TEXT TO READ:
# Legislation for practicing engineering



## RIP - VTEnviro (Apr 2, 2007)

I just saw this in the latest ASCE newsletter. Apparently the Vermont House recently passed a bill that stipulates penalties for, among other things, practicing engineering without a license. Kinda interesting to see how your profession is regulated.

From HB 368...



> * * * Professional Engineers * * *
> Sec. 21. 26 V.S.A. § 1162(a) is amended to read:
> 
> (a) No person shall engage in the practice of professional engineering unless he the person is licensed under or exempt from this chapter. A person found guilty of violating this section shall be fined not more than $1,000.00 or imprisoned not more than 30 days, or both, for each occurrence subject to the penalties provided in subsection 127© of Title 3.
> ...


The beer fans on this board will also certainly support House Bill 94 :appl:


----------



## Slugger926 (Apr 2, 2007)

VTEnviro said:


> I just saw this in the latest ASCE newsletter. Apparently the Vermont House recently passed a bill that stipulates penalties for, among other things, practicing engineering without a license. Kinda interesting to see how your profession is regulated.
> From HB 368...
> 
> The beer fans on this board will also certainly support House Bill 94 :happy:


The fines need to be increased to allow for daily fines. Many corporations would gladly pay $1000 to keep from hiring an engineer for $60,000.

How are they going to enforce the offshoring of engineering services?


----------



## kevo_55 (Apr 2, 2007)

Sometimes it kinda crazy to see what kind of enforcement actions your state currently has open.

In some states you can't refer to yourself as an engineer in a signed letter unless you passed the PE exam.


----------



## McEngr (Apr 2, 2007)

kevo_55 said:


> Sometimes it kinda crazy to see what kind of enforcement actions your state currently has open.
> In some states you can't refer to yourself as an engineer in a signed letter unless you passed the PE exam.

Extracted records:

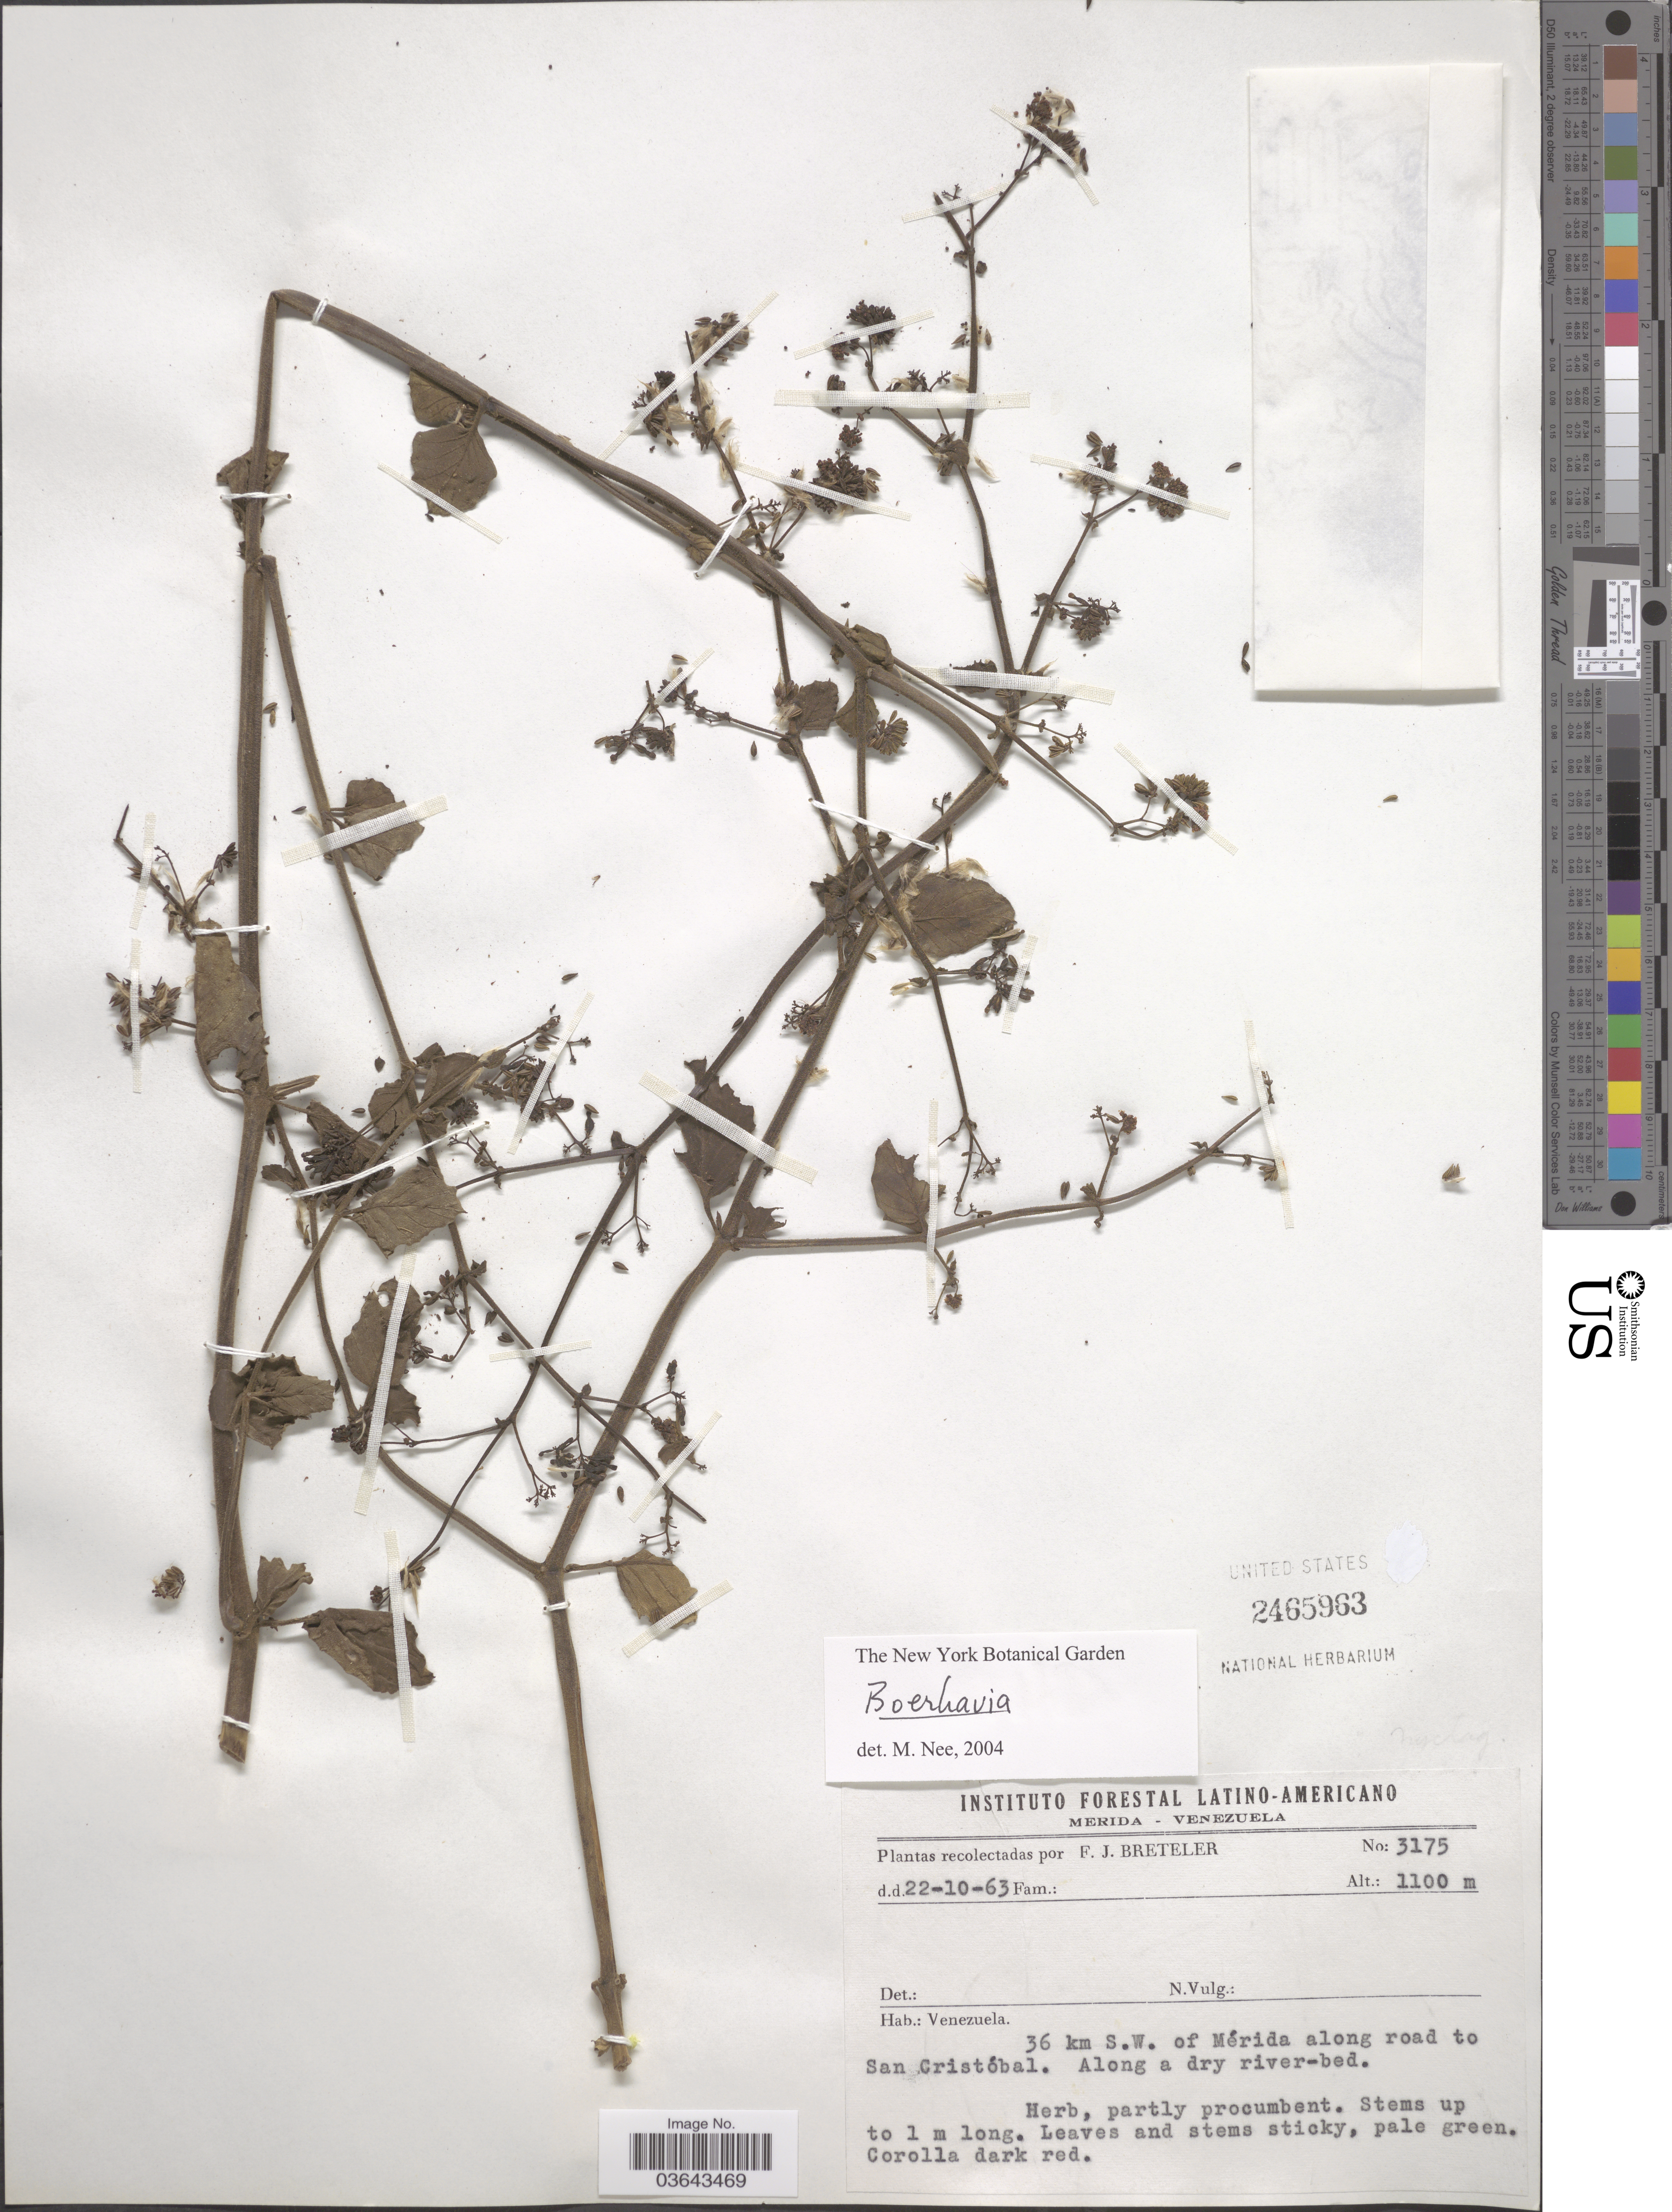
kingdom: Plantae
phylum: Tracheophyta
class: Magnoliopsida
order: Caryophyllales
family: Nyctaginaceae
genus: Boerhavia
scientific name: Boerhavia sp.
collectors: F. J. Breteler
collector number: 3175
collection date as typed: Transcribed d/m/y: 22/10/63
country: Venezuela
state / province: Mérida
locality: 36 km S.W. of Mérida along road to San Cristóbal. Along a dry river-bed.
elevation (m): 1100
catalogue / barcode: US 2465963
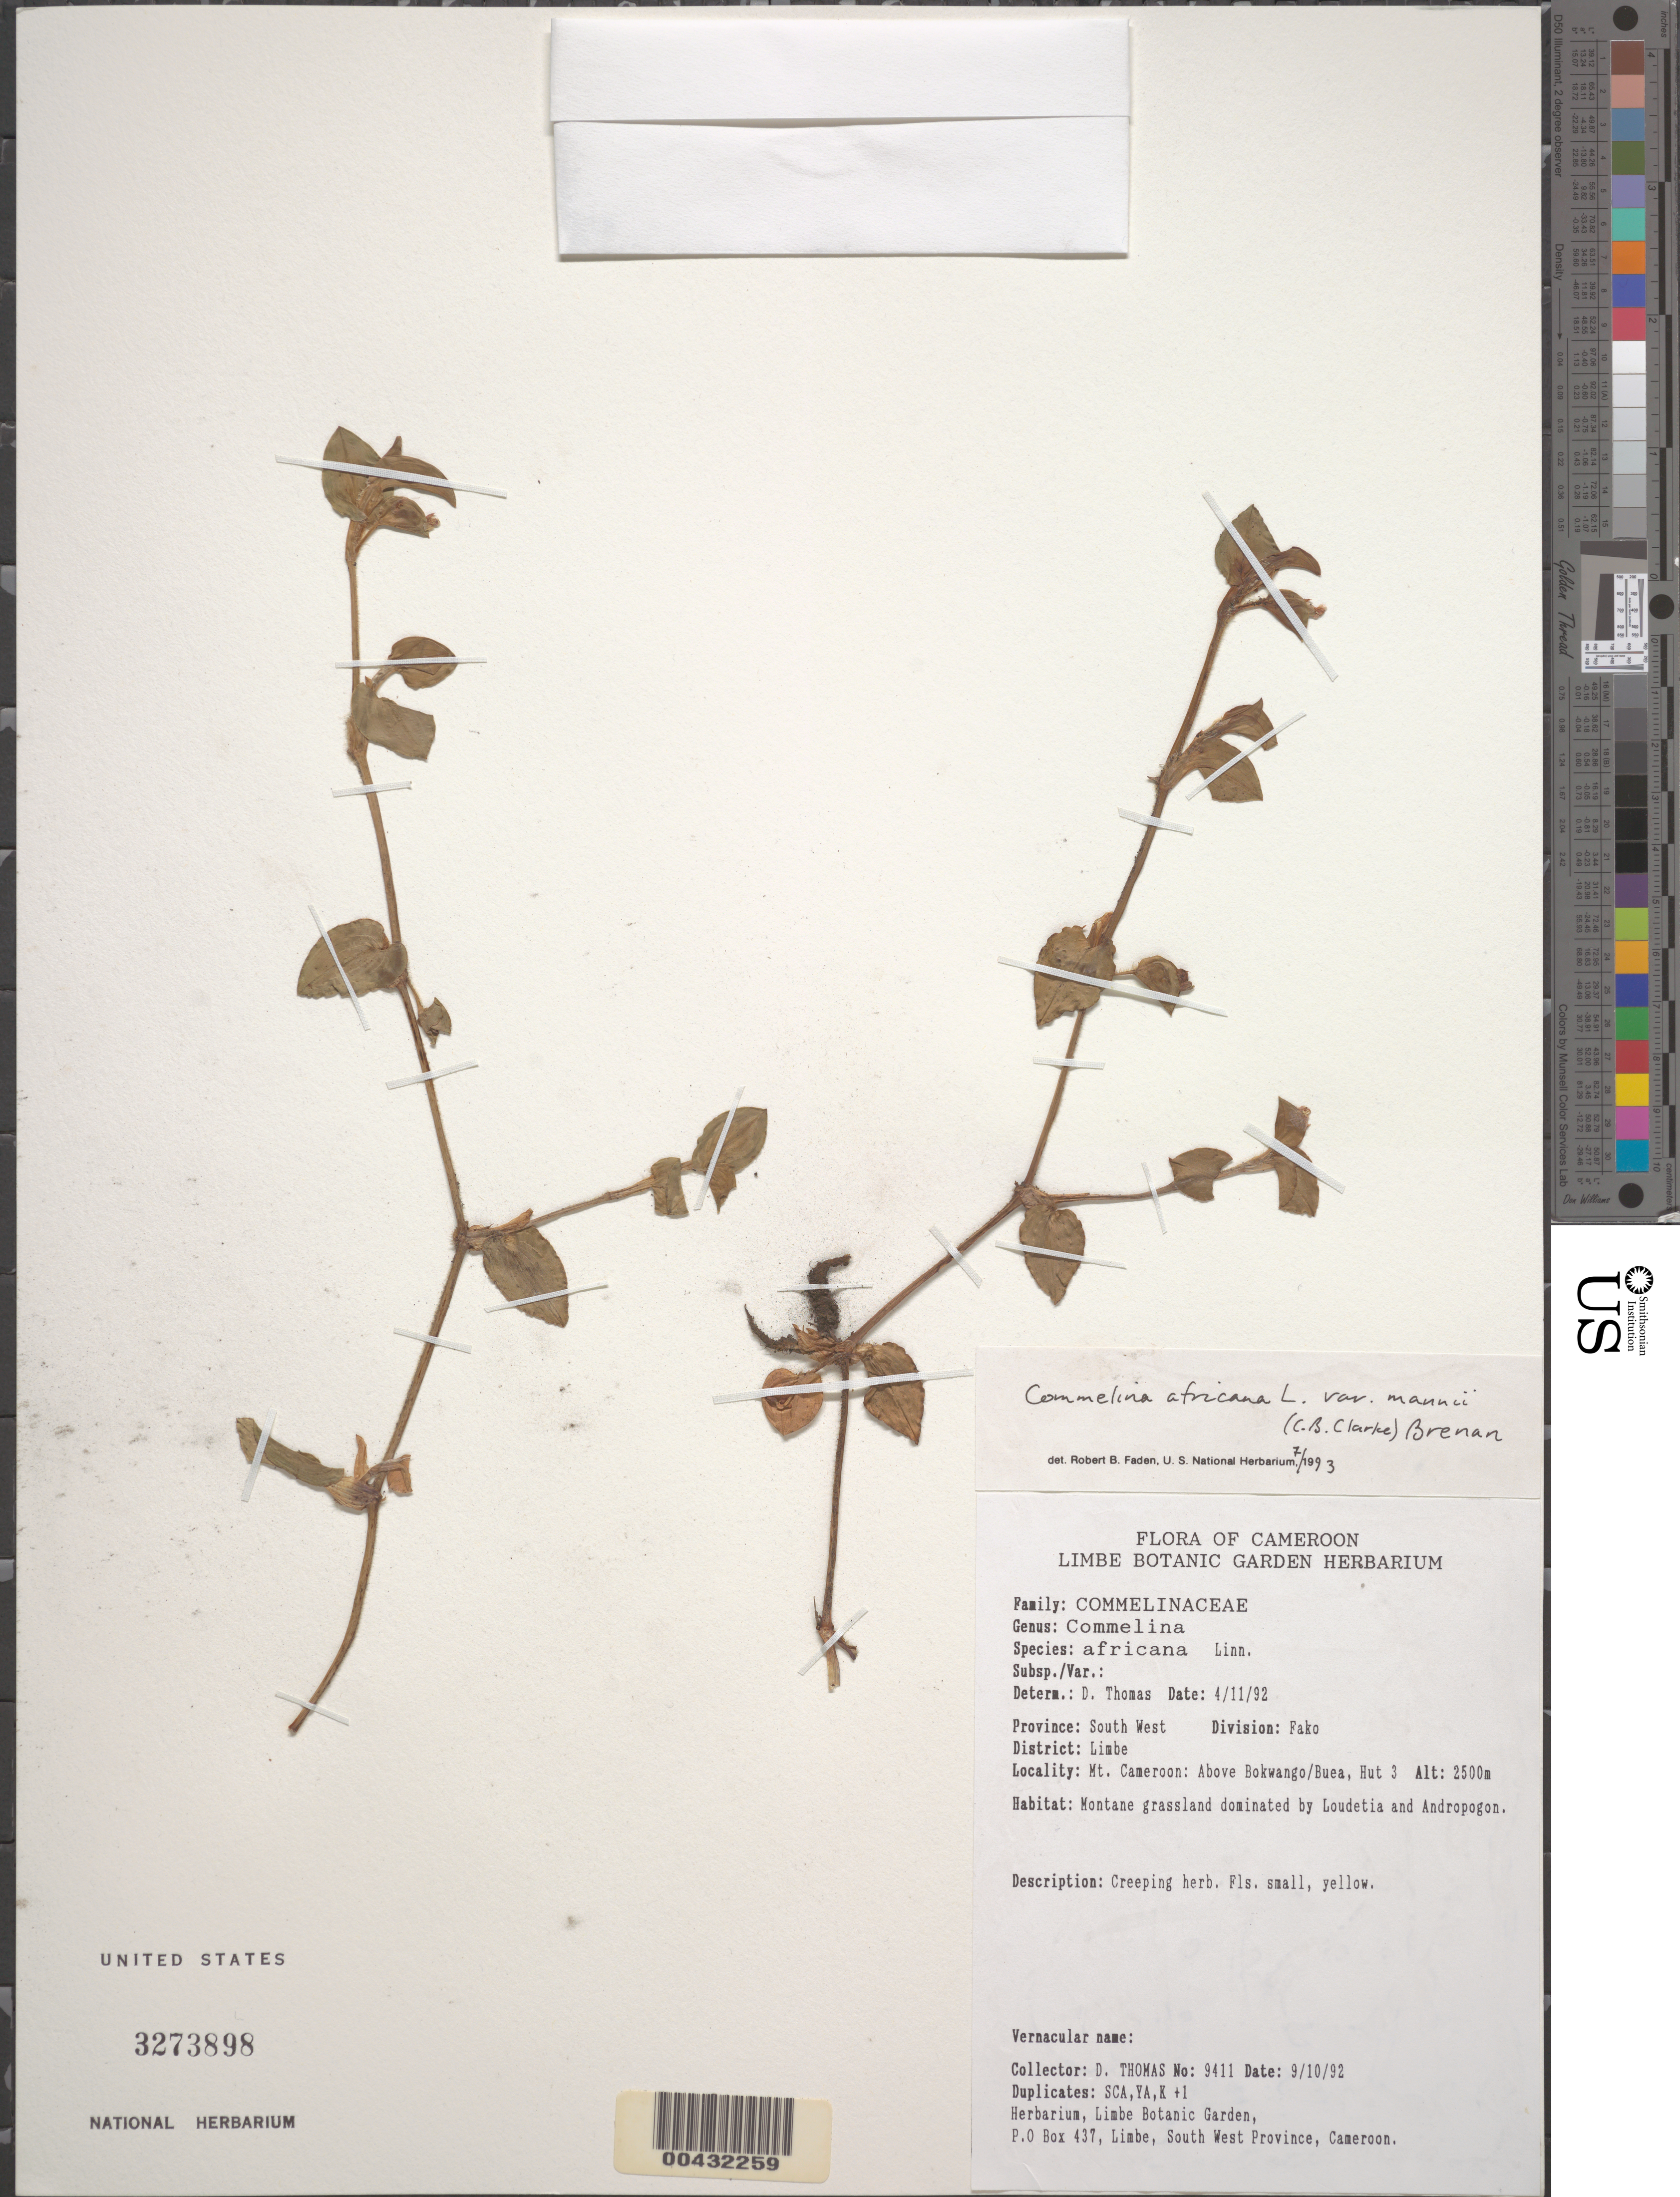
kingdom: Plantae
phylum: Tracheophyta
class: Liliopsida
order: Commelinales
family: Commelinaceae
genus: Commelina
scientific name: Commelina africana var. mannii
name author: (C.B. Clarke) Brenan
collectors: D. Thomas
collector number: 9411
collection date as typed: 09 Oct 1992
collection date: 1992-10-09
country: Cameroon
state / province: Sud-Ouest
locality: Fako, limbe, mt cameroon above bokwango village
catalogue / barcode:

TASKS TO COMPLETE:
• A. Could you rewrite the records as a JSON list of strings, one string per line and blank lines left out, covering everything from the line containing "collectors: D. Thomas" down to the end of the records?
• B. Can you extend the forum thread on engineering licensing laws, picking up after its last post?

THE RESULTS:
• A.
[
  "collectors: D. Thomas",
  "collector number: 9411",
  "collection date as typed: 09 Oct 1992",
  "collection date: 1992-10-09",
  "country: Cameroon",
  "state / province: Sud-Ouest",
  "locality: Fako, limbe, mt cameroon above bokwango village",
  "catalogue / barcode:"
]

• B.
The same verbage of $1000 is enforced in my state... or is it $2000? I can't remember which, but it is a shame that the penalties are so low. What if I were a doctor and practiced illegally? Would the penalty be the same? I think not.


----------



## RIP - VTEnviro (Apr 2, 2007)

kevo_55 said:


> Sometimes it kinda crazy to see what kind of enforcement actions your state currently has open.
> In some states you can't refer to yourself as an engineer in a signed letter unless you passed the PE exam.


An old company I worked for wouldn't put "engineer" on your business card unless you were a PE. They had offices in several states, and the rules were all different, so they just left it out totally.


----------



## Dleg (Apr 2, 2007)

Since those are amendments, I wonder what the rest of the legislation reads like? Around here, you get a smallish fine for just about any violation of administrative law, but if you then go and violate the order that came with that fine, you face stiffer penalties including criminal charges for "willful violation".


----------



## Dark Knight (Apr 2, 2007)

In my country there is an engineer trying to make the Department of State, the regulatory agency, grant a professional engineer's license to all engineers with 15 or more years of experience without the need of taking the PE. The lawmakers denied him the first time he tried to present this project thru a legislator, and denied him again last year. He is not a P.E. but signs all his e-mails with his name and P.E. at the end. He knows he is violating the law but keeps doing that but when is time to stamp a print he does not dare to do that because then the govt. will have a case against him.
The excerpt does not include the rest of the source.